--- CONSIGNE DÉTAILLÉE ---
D'après l'article sur le festival Les Orientales, quel monde l'édition de 2013 célèbre-t-elle ?

--- TEXTE FOURNI ---
Les Orientales, cap sur les musiques et traditions d’Orient
mar, 09/10/2013 - 10:57 | Ajouter un commentaire
Chaque année depuis 1999, les bords de Loire se parent des plus beaux apparats d’Orient pour cinq jours de découvertes et d’échanges interculturels. Une centaine d’artistes venus de Méditerranée, d’Inde, d’Asie et d’Afrique investissent la petite commune de Saint-Florent-le-Vieil : bienvenue aux Orientales. Retour sur un festival atypique, dépaysant à plus d’un titre.
« Redonner une âme et un sens à des traditions qui font constamment face à l’hégémonie urbaine, à la folklorisation, […] montrer que l’acte musical est l’expression de l’homme depuis le temps de la préhistoire. » Ces mots d’Hervé de Charrette, président du festival, disent au mieux l’essence de cette manifestation unique. Découvrir un patrimoine culturel en s’immergeant dans une atmosphère envoûtante où poètes, conteurs, musiciens, danseurs et acrobates nous plongent dans les raffinements des traditions orientales, de la bestialité à la spiritualité des rites.
Du 26 au 30 juin 2013, cette quinzième édition célèbre le monde pastoral. Liesse des fêtes de l’Épire, enfants musiciens du désert du Thar, chants de complaintes des montagnards albanais, monstrueux masques des bergers sardes, poètes cavaliers de Mongolie, femmes amazones des steppes… Cette année, le voyage nous mène sur les routes de ces peuples nomades de bergers.
Au cœur de la cité de Saint-Florent-le-Vieil, plus précisément aux abords de son abbaye bénédictine, une cinquantaine de spectacles, concerts, conférences, rencontres et films nous invitent à ce voyage initiatique. Pour compléter l’immersion, deux expositions : Chants de Rossignols ouvre notre regard sur l’Afghanistan grâce aux photographies de Jean-Charles Blanc et Musiques et rituels du Monde conçue par le Centre du Patrimoine de la Facture Instrumentale et le Centre de documentation de la Maison des Cultures du Monde à Vitré. Cette exposition d’instruments et d’objets sacrés issus des cinq continents nous livre les clés pour apprécier les coutumes, croyances et mythes qui rythment les danses masquées, sacrifices et autres rituels. On y découvre notamment la curieuse flûte à nez ou encore le vali, cithare tubulaire malgache entièrement faite de bambou dont les cordes sont réalisées par décollement des fibres de l’écorce. Une corde cassée et l’instrument est inutilisable.
C’est sous le chapiteau de la grande scène, le Café Oriental, que l’on retrouve le vali, entre les mains d’un musicien du Ny Malagasy Orkestra. Dix artistes sur scène pour un concert enflammé de musique et chants de l’île rouge. L’éclectisme est de mise : à une queue leu-leu exaltée initiée par les musiciens succède une polyphonie traditionnelle ; le déchaînement des spectateurs laisse place en quelques minutes seulement à une écoute recueillie et captivée. Un mélange des genres à l’image de la programmation. Jovialité festive et mysticisme s’enchaînent sous le chapiteau : chants épiques et lyriques de la tradition albanaise, prodige des nouveaux petits princes du Rajasthan, Chota divana ou encore la poésie héroïque des poétesses de l’Asie centrale Bardic Divas célèbrent tour à tour un Orient de fête, de musique et de méditation.

--- DONNÉES FOURNIES ---
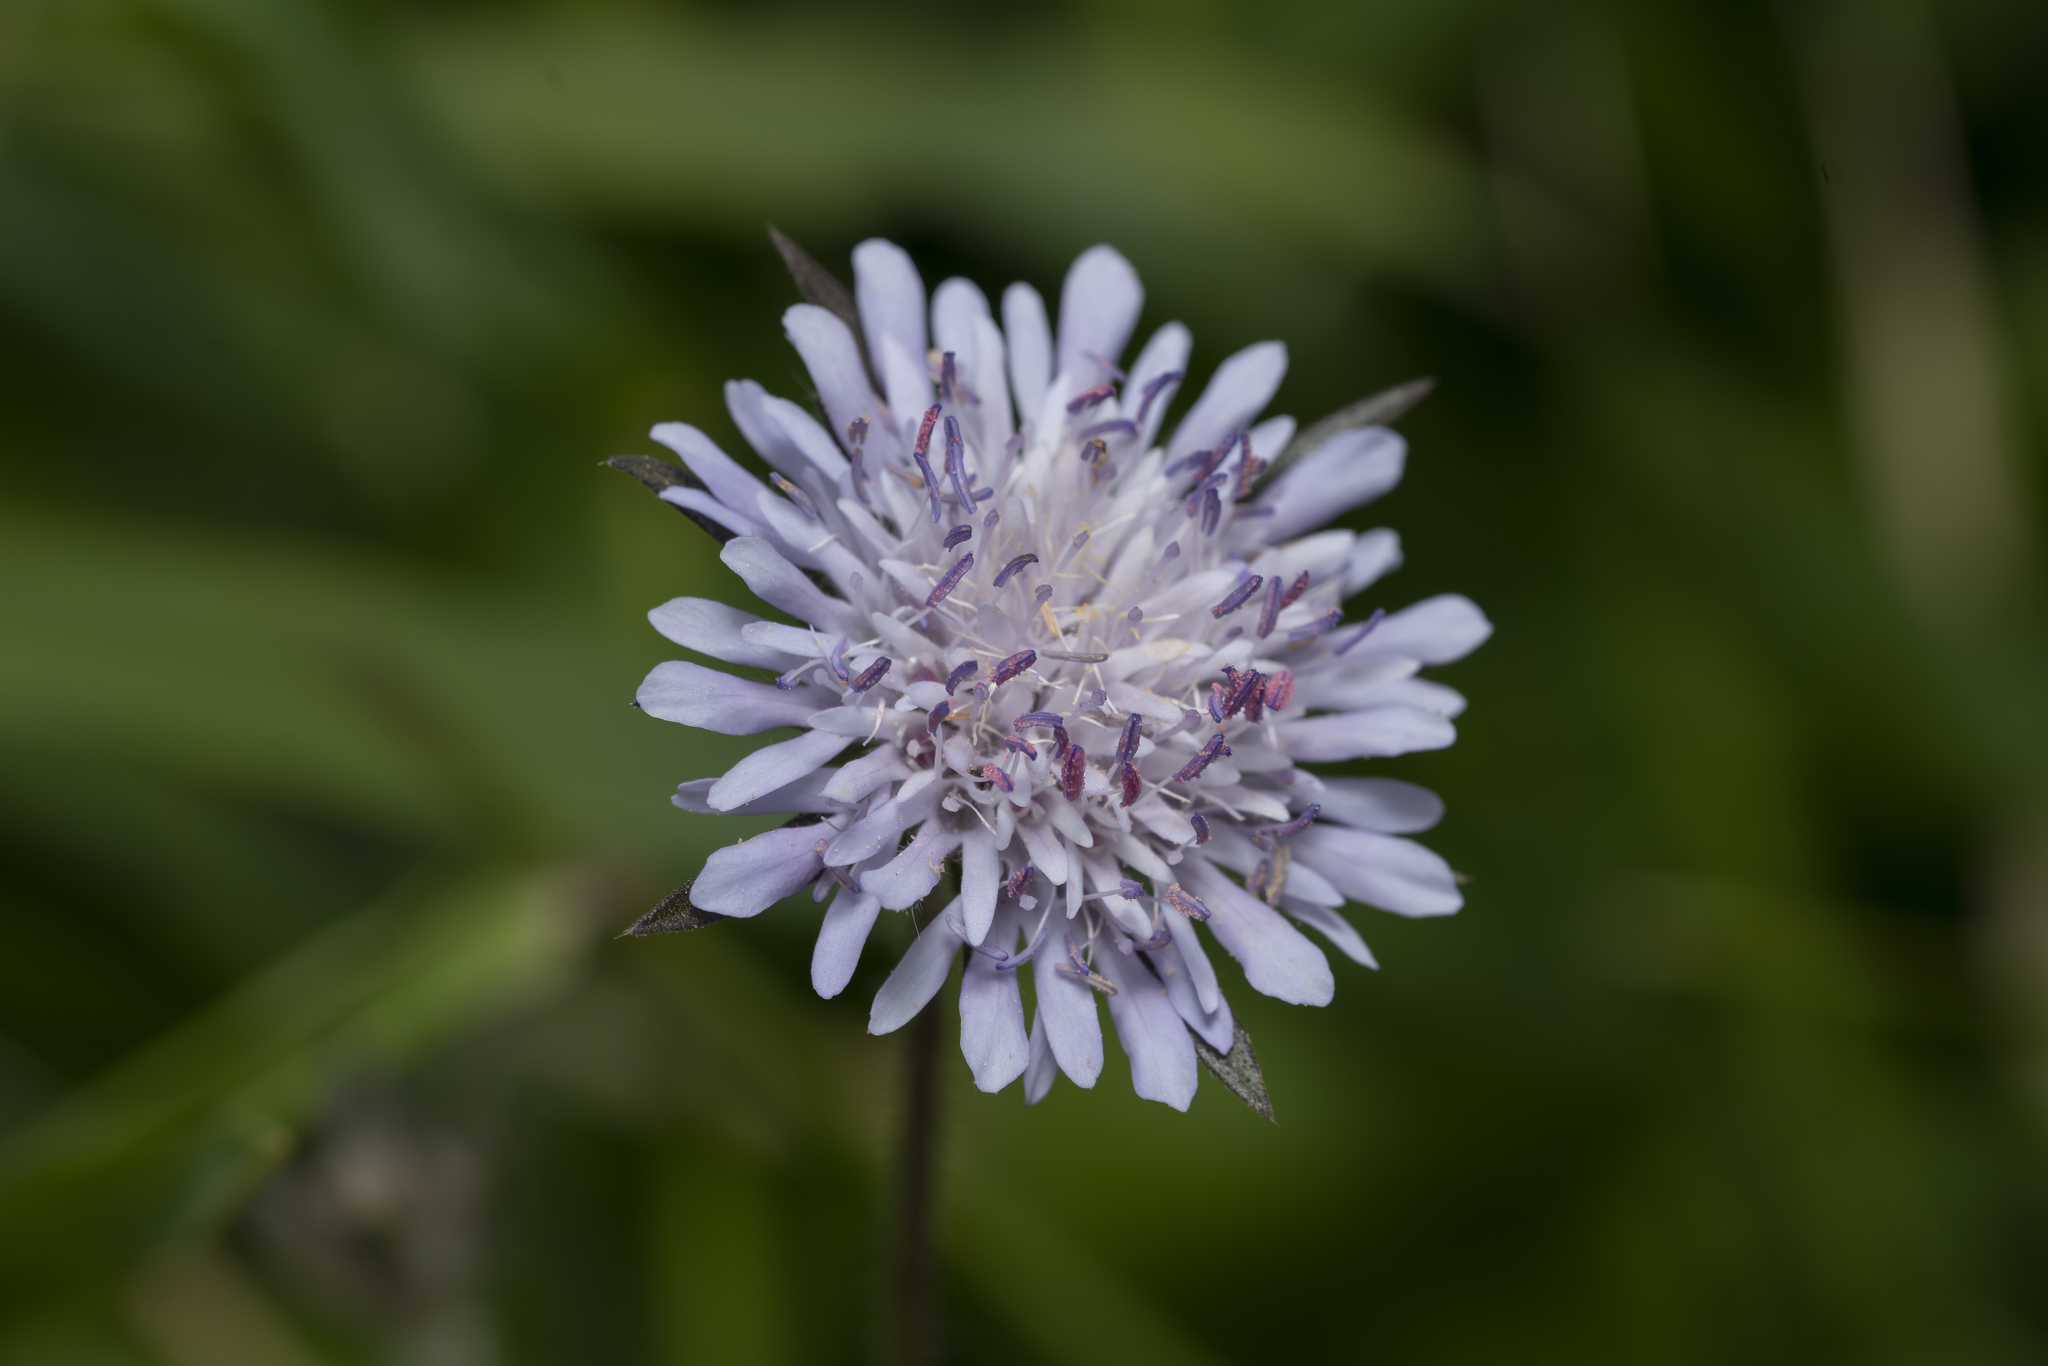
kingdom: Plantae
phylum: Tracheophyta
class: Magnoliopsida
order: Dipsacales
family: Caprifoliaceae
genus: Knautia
...
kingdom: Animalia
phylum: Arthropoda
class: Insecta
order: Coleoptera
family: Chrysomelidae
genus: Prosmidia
==
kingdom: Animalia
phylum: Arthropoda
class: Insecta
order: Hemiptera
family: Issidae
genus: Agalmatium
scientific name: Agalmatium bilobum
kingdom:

--- RÉPONSE COMPLÈTE ---
Elle célèbre le monde pastoral.